Your answer must be a single number: how many lines of the data include "labels".

Input for this task: Begin

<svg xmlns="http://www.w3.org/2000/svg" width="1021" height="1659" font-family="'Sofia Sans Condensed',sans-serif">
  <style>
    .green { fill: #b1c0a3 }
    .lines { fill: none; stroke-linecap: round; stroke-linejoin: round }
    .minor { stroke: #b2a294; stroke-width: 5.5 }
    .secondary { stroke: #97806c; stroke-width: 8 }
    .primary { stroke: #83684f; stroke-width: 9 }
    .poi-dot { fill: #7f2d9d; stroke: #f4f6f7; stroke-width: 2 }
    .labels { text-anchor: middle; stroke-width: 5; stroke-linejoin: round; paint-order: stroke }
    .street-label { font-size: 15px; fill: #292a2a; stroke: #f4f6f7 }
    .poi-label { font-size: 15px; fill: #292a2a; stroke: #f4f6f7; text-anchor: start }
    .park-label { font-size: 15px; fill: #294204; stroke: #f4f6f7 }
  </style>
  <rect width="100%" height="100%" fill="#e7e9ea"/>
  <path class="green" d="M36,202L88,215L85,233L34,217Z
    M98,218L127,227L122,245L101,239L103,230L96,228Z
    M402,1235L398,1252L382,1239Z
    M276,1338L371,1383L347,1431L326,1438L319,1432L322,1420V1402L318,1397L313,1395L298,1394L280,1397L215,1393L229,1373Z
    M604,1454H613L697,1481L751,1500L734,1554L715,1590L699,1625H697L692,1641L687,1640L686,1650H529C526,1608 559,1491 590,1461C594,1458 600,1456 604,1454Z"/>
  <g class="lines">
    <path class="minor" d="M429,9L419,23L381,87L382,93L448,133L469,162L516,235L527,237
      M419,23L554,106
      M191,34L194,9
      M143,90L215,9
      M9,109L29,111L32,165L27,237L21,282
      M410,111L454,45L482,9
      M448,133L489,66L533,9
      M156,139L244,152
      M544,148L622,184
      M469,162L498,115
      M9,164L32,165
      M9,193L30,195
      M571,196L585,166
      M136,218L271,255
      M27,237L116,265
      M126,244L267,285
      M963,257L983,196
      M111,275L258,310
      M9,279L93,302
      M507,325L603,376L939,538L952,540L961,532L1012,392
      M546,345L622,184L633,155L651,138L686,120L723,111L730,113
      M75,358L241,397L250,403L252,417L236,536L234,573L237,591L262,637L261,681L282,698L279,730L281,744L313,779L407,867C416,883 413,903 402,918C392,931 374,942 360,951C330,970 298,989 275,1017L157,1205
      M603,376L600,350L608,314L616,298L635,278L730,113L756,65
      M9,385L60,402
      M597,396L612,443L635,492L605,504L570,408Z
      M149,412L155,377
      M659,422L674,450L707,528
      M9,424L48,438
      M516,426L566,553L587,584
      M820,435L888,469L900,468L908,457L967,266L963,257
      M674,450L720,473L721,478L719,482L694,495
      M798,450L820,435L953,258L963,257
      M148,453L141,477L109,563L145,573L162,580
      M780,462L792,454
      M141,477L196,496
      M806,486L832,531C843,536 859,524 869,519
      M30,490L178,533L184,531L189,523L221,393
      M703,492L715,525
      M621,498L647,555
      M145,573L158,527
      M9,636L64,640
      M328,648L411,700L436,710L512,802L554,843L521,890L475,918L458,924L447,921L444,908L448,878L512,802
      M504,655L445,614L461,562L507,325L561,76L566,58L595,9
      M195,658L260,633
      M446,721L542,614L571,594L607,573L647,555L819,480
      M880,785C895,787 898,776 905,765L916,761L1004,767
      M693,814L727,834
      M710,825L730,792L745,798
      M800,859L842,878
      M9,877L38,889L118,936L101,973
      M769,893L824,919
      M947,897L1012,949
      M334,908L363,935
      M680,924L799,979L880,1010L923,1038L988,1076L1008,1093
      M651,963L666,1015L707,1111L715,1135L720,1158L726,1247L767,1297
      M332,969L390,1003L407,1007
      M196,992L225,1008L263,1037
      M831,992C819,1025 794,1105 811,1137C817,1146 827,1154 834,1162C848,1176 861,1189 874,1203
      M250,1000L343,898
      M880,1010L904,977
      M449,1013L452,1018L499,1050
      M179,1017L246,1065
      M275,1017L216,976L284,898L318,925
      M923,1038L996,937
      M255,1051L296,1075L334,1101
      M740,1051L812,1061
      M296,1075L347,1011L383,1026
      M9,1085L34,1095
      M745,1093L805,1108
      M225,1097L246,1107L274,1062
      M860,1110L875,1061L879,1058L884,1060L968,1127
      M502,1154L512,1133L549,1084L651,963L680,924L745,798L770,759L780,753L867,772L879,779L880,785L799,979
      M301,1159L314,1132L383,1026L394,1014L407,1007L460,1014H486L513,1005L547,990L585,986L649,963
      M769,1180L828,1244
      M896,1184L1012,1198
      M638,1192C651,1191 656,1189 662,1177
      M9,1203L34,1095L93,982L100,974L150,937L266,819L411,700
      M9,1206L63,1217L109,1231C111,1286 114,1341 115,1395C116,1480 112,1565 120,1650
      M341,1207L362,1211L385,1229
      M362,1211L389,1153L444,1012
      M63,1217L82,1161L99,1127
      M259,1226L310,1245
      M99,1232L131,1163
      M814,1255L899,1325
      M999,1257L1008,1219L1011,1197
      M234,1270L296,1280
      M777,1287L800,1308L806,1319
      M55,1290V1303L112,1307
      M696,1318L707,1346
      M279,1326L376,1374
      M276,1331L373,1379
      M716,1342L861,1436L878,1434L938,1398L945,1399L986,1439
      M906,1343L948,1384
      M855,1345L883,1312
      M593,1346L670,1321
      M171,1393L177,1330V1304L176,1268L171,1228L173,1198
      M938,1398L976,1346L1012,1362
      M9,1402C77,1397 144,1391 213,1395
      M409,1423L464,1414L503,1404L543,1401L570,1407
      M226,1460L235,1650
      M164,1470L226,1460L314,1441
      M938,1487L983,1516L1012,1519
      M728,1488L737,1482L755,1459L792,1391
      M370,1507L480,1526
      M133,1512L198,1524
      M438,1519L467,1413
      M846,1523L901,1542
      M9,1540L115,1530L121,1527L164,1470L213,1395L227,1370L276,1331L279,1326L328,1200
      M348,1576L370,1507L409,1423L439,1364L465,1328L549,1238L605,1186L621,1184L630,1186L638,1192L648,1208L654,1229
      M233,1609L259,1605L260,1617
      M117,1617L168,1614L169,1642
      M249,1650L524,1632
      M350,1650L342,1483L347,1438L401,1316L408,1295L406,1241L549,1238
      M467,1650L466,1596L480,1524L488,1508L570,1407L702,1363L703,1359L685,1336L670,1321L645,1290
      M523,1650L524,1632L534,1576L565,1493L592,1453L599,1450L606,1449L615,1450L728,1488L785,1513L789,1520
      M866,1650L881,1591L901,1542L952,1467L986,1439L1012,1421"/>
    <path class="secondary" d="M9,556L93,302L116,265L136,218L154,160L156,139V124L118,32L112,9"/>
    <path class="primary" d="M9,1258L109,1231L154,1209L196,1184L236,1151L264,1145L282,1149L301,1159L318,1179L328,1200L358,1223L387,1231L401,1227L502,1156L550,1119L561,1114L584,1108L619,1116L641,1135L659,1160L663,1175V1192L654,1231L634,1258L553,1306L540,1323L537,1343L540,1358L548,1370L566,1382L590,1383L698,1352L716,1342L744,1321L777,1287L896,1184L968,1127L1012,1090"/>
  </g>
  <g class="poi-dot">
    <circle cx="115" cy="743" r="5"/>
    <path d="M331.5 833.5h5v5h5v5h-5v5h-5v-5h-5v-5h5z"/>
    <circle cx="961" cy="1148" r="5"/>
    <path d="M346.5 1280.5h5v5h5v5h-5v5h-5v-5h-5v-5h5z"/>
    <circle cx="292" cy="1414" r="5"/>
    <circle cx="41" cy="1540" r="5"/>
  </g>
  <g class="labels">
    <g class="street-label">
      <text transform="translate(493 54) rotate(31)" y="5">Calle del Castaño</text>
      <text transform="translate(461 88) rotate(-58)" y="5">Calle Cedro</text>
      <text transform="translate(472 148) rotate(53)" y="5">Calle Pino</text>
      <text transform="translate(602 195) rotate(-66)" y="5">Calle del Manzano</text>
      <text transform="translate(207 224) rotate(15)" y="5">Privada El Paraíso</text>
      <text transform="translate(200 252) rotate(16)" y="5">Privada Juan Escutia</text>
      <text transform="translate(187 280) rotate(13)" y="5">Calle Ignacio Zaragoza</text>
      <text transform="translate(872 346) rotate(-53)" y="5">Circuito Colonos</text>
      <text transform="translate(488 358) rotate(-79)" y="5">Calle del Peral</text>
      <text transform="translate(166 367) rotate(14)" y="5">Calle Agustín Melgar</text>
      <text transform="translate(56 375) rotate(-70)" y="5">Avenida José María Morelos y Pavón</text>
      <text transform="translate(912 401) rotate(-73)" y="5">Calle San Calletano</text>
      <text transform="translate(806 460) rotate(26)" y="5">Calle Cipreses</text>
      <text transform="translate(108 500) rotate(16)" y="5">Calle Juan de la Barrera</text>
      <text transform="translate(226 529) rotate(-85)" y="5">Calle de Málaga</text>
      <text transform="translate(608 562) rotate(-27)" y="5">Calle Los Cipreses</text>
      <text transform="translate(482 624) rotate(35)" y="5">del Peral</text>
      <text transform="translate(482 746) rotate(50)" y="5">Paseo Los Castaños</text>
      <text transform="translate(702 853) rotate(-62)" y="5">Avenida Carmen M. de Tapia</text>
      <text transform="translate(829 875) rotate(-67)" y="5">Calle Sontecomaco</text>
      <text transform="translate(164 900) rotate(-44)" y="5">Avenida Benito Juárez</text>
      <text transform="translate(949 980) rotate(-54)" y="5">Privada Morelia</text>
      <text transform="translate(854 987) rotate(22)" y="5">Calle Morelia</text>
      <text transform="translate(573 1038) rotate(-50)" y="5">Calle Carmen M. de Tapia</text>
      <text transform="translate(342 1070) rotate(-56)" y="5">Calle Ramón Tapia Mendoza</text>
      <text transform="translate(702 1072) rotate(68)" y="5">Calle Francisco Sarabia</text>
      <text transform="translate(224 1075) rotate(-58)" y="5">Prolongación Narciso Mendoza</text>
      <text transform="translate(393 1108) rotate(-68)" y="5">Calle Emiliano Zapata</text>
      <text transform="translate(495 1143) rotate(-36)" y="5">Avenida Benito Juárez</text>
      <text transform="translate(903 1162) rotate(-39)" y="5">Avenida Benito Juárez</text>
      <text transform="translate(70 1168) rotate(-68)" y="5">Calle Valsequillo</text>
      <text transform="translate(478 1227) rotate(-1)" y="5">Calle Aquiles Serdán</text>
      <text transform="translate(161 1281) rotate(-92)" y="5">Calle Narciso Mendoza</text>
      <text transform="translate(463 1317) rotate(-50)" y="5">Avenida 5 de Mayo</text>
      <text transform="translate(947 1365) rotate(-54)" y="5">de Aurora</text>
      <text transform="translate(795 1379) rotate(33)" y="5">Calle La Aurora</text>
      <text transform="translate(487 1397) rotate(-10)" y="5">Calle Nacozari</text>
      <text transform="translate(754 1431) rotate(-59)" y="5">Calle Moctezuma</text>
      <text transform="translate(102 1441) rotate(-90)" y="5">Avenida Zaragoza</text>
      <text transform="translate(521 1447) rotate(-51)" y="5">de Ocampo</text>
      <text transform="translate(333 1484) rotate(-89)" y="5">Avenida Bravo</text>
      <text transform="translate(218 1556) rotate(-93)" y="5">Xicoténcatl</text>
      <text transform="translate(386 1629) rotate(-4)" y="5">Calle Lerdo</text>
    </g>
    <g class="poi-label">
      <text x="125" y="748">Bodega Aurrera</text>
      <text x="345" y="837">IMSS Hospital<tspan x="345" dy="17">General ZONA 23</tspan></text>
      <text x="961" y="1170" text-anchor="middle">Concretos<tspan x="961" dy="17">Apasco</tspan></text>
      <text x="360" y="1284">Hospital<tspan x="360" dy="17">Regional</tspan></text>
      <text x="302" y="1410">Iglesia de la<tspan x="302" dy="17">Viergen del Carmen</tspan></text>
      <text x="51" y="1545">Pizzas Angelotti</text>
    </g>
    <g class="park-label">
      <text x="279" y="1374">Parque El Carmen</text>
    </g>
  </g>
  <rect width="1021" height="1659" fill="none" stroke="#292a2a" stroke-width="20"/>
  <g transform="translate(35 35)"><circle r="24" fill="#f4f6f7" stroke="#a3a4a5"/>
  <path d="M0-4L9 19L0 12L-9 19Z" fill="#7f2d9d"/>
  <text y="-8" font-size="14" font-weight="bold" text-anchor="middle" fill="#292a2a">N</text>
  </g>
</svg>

Input for this task: End

Exercise solution:
2